Il nuovo regolamento darebbe inoltre alla Commissione la possibilità di dichiarare, previa consultazione degli Stati membri, un "allerta dell'Unione" sulla sicurezza dell'approvvigionamento, imponendo una riduzione obbligatoria della domanda di gas a tutti gli Stati membri. L'allarme dell'Unione può essere attivato quando esiste un rischio sostanziale di una grave carenza di gas o di una domanda di gas eccezionalmente elevata. "Gli Stati membri dovrebbero aggiornare i loro piani di emergenza nazionali entro la fine di settembre per mostrare come intendono raggiungere l'obiettivo di riduzione e dovrebbero riferire alla Commissione sui progressi ogni due mesi.
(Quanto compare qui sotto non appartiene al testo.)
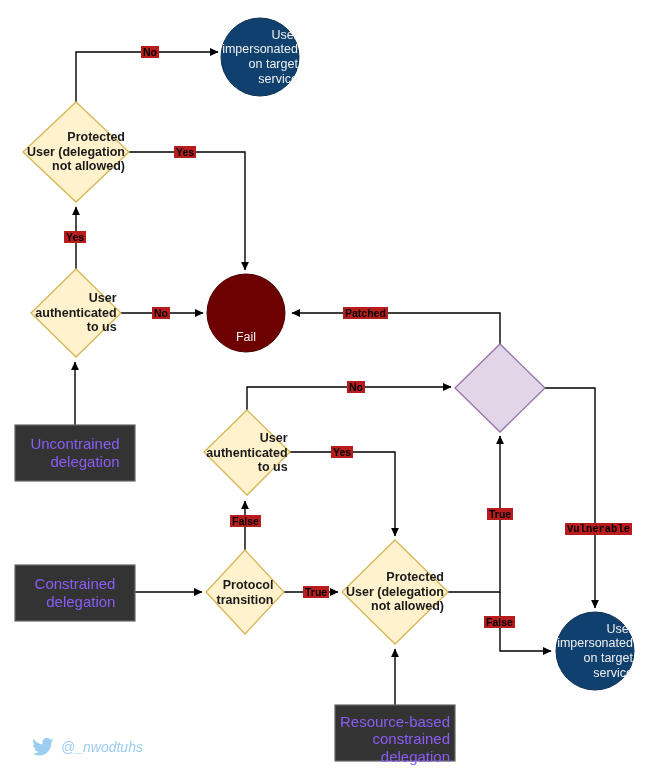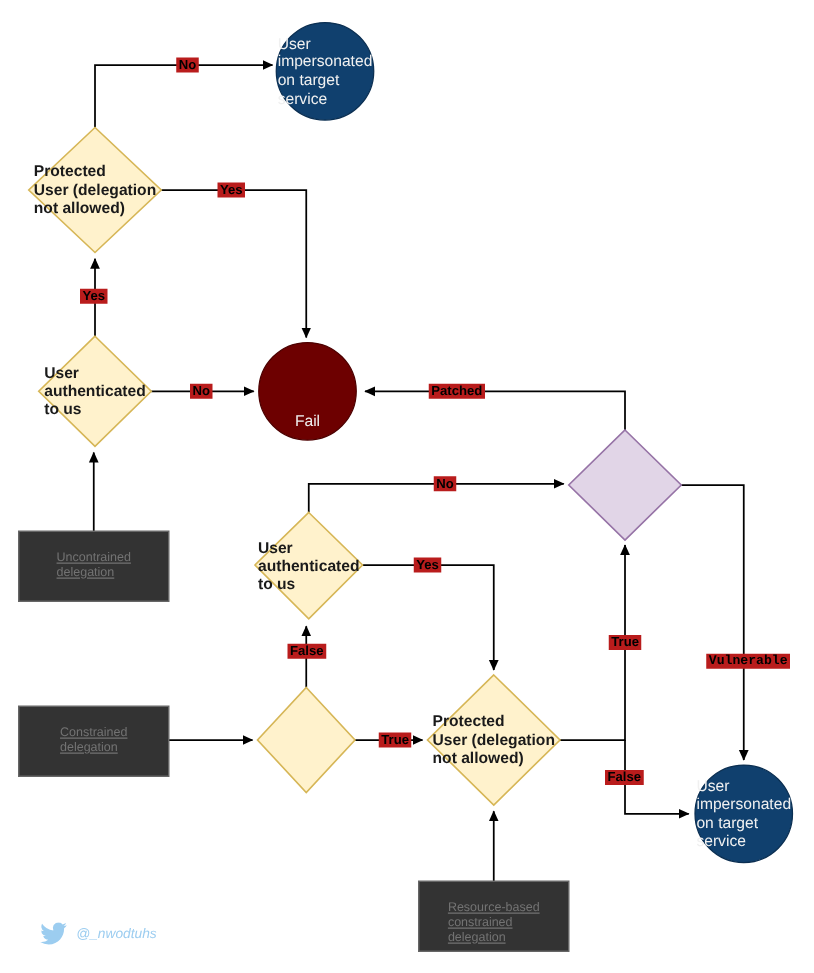--- a/index.html
+++ b/index.html
@@ -20,26 +20,26 @@
   #flow-svg {
     position: absolute;
     left: 0;
     top: 0;
   }
   .node-label {
     position: absolute;
     display: flex;
     align-items: center;
     justify-content: center;
-    text-align: left;
+    text-align: right;
     line-height: 1.17;
     pointer-events: none;
     white-space: pre-line;
   }
-  .lbl-dark   { color: #737373; font-size: 10px; text-decoration: underline; }
+  .lbl-dark   { color: #8b5cf6; font-size: 15px; }
   .lbl-light  { color: #f0f0f0; font-size: 12.5px; }
   .lbl-dia    { color: #1a1a1a; font-size: 12.5px; font-weight: bold; }
   .edge-label {
     position: absolute;
     font-size: 10.5px;
     font-weight: bold;
     color: #000000;
     background: #b91c1c;
     padding: 0 2px;
     line-height: 12px;
@@ -48,21 +48,21 @@
   .twitter-wrap {
     position: absolute;
     left: 32px;
     top: 738px;
     display: flex;
     align-items: center;
     gap: 7px;
   }
   .twitter-handle {
     color: #9ccdf0;
-    font-size: 11px;
+    font-size: 14px;
     font-style: italic;
     font-family: "Liberation Sans", sans-serif;
   }
 </style>
 </head>
 <body>
 
 <div id="canvas">
 
   <svg id="flow-svg" width="651" height="778">
@@ -152,20 +152,22 @@
 delegation</div>
 
 
   <div class="node-label lbl-dia" style="left:191px; top:430px; width:112px; height:46px;">User
 authenticated
 to us</div>
 
   <div class="node-label lbl-dark" style="left:15px; top:565px; width:120px; height:56px;">Constrained
 delegation</div>
 
+  <div class="node-label lbl-dia" style="left:197px; top:576px; width:96px; height:33px;">Protocol
+transition</div>
 
   <div class="node-label lbl-dia" style="left:331px; top:567px; width:128px; height:50px;">Protected
 User (delegation
 not allowed)</div>
 
   <div class="node-label lbl-dark" style="left:335px; top:705px; width:120px; height:68px;">Resource-based
 constrained
 delegation</div>
 
   <div class="node-label lbl-light" style="left:547px; top:613px; width:96px; height:76px;">User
Gli Stati membri che richiedono forniture di gas solidali dovranno dimostrare le misure che hanno adottato per ridurre la domanda a livello nazionale", dice ancora il documento.

 

 

Prima di prendere in considerazione le riduzioni, gli Stati membri dovrebbero esaurire tutte le possibilità di sostituzione del carburante, i regimi di risparmio non obbligatori e le fonti di energia alternative. Ove possibile, dovrebbe essere data la priorità al passaggio alle energie rinnovabili o a opzioni più pulite, a minore intensità di carbonio o inquinanti. Tuttavia, il passaggio al carbone, al petrolio o al nucleare può essere necessario come misura temporanea, purché eviti il blocco del carbonio a lungo termine. L'energia risparmiata in estate è energia disponibile per l'inverno. Sostituendo il gas con altri combustibili e risparmiando energia quest'estate, è possibile immagazzinare più gas per l'inverno. Agire ora ridurrà l'impatto negativo sul Pil, evitando azioni non pianificate in una situazione di crisi in un secondo momento.